The Raider Strong group claims students trying to sign a petition to keep the Raider name were stopped because of COVID concerns, and supporters who tried to speak in favor of the name during a school board meeting in early October were not given time. It has been the small group of people who want the change speaking throughout the discussions.

“We would have parades through the entire city of Rutland and my senior year, in regalia, I was at the front of that parade," said Don Delpha, Class of 1990.

Delpha says he is of Cherokee descent, and to his knowledge, he is the last person to dress in regalia to represent the school.

“I’ve never associated it with something racist or demeaning for that matter. And that’s why I volunteered to do what I did then and that’s why I’m here now," he said.

Jack Austen, RHS Class of 1994, says he’s also of Cherokee descent.

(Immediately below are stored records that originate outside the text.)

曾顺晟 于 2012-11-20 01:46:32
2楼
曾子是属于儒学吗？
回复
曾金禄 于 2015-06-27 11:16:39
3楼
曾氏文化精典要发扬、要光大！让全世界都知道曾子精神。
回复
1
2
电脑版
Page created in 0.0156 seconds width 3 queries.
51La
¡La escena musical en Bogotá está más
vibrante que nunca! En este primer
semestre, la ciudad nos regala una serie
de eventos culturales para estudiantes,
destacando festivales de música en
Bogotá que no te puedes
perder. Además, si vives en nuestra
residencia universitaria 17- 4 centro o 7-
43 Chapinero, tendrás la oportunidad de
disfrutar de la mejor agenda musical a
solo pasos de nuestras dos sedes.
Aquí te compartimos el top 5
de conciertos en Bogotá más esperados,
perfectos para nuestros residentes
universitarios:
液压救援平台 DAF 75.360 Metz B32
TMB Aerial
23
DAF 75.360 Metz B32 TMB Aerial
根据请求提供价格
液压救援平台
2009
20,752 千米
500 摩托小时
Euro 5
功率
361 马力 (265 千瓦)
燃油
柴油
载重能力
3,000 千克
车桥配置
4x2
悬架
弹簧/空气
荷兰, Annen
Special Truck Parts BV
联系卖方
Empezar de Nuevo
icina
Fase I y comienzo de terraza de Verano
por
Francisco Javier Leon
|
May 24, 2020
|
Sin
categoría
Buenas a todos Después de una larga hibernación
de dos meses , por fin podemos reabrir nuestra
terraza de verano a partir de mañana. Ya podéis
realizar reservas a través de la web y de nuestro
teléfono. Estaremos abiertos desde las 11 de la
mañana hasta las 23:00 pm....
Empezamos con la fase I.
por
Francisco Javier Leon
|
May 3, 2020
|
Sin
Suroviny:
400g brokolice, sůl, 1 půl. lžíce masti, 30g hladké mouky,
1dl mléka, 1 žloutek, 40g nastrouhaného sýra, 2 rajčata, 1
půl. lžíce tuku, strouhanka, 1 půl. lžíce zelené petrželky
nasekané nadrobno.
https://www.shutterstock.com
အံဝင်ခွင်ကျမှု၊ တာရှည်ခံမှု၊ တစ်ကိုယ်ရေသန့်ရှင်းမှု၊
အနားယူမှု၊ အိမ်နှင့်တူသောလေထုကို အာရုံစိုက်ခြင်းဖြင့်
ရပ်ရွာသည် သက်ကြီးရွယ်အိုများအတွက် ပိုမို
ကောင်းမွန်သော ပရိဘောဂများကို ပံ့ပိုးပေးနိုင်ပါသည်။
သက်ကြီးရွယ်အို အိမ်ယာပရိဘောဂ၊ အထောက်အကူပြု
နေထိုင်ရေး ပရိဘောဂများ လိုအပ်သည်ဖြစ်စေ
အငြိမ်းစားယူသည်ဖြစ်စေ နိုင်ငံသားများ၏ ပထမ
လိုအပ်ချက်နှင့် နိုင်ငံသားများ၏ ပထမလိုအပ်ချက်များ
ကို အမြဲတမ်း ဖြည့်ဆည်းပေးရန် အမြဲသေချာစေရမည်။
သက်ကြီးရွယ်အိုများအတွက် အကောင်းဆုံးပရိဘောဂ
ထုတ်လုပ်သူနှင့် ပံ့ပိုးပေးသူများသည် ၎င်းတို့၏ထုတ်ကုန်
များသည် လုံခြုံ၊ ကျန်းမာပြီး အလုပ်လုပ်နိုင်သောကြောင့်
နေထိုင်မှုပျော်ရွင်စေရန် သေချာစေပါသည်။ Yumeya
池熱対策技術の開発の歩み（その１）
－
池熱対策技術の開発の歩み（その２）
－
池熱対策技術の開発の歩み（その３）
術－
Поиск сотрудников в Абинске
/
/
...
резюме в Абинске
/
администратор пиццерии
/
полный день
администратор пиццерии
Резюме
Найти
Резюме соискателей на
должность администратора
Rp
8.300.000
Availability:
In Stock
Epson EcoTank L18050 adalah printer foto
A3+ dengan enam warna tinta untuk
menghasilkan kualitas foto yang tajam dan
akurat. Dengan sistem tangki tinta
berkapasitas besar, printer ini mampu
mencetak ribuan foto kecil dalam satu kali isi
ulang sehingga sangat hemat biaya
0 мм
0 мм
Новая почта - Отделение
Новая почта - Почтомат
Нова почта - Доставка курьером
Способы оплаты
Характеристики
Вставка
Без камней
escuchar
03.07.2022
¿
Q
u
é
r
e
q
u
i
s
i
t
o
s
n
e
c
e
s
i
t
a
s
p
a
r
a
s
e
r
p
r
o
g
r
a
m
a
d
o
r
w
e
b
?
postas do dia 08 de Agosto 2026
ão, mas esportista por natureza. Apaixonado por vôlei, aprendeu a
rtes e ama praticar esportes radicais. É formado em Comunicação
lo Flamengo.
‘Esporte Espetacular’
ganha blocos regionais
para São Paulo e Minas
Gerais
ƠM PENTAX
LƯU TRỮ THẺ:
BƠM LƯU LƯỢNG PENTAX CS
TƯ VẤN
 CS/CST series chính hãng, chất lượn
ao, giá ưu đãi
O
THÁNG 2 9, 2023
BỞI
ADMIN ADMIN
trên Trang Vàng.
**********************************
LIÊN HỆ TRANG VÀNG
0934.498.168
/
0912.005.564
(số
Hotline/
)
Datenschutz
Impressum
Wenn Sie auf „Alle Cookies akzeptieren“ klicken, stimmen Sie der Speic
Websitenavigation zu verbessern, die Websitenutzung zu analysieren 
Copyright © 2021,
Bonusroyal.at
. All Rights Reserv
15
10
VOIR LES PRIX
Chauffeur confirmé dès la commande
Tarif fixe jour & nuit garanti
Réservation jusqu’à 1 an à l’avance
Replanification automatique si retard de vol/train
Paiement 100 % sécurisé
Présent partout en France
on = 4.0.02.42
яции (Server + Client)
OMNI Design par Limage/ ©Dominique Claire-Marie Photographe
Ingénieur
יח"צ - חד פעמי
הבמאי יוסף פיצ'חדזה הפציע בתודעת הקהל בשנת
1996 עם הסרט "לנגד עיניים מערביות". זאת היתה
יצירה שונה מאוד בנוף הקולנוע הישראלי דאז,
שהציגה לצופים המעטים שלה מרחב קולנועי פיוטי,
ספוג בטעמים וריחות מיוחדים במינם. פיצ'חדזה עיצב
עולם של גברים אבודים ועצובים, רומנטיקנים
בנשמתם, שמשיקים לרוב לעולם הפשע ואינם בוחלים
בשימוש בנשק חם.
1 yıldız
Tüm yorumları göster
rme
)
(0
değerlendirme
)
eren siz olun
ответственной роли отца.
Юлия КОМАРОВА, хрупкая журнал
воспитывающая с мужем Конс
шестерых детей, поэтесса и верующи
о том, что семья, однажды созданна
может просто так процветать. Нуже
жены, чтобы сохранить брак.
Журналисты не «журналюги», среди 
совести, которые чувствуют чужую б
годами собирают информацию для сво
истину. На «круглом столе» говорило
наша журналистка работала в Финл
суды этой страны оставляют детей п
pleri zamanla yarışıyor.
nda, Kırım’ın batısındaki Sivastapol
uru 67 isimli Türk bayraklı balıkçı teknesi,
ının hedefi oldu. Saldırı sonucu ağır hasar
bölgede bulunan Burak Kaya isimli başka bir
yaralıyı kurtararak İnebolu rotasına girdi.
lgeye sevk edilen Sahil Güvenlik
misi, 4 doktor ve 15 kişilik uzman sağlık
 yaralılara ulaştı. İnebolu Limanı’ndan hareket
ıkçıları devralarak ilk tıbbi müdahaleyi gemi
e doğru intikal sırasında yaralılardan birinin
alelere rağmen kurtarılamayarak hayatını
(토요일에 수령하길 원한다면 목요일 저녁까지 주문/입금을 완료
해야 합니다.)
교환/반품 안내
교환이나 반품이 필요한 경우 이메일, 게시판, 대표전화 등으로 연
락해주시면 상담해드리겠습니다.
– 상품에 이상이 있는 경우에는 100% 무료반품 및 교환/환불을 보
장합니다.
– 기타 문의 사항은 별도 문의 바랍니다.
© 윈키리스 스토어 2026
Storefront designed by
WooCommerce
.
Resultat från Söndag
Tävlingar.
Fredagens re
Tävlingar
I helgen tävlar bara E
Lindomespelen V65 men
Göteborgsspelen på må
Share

He believes removing the “Red” from the Raider name, replacing the logo, now eliminating it entirely, is stripping the school of more than just a mascot and name.

“If anything, this is a remembrance of my heritage," Austen said.

“Most people have forgotten the struggles we’ve gone through and this is all we have left," said Nicole Dean, RHS Class of 2015.

Dean says she is of Blackfoot and Cherokee descent.

“You get to a point where it almost becomes erasure, where you don’t listen to the marginalized voices, especially the indigenous people who do want to keep it," she said.

The group is also bringing attention to the elected school board members and telling the community to run for positions of importance for more accurate community representation.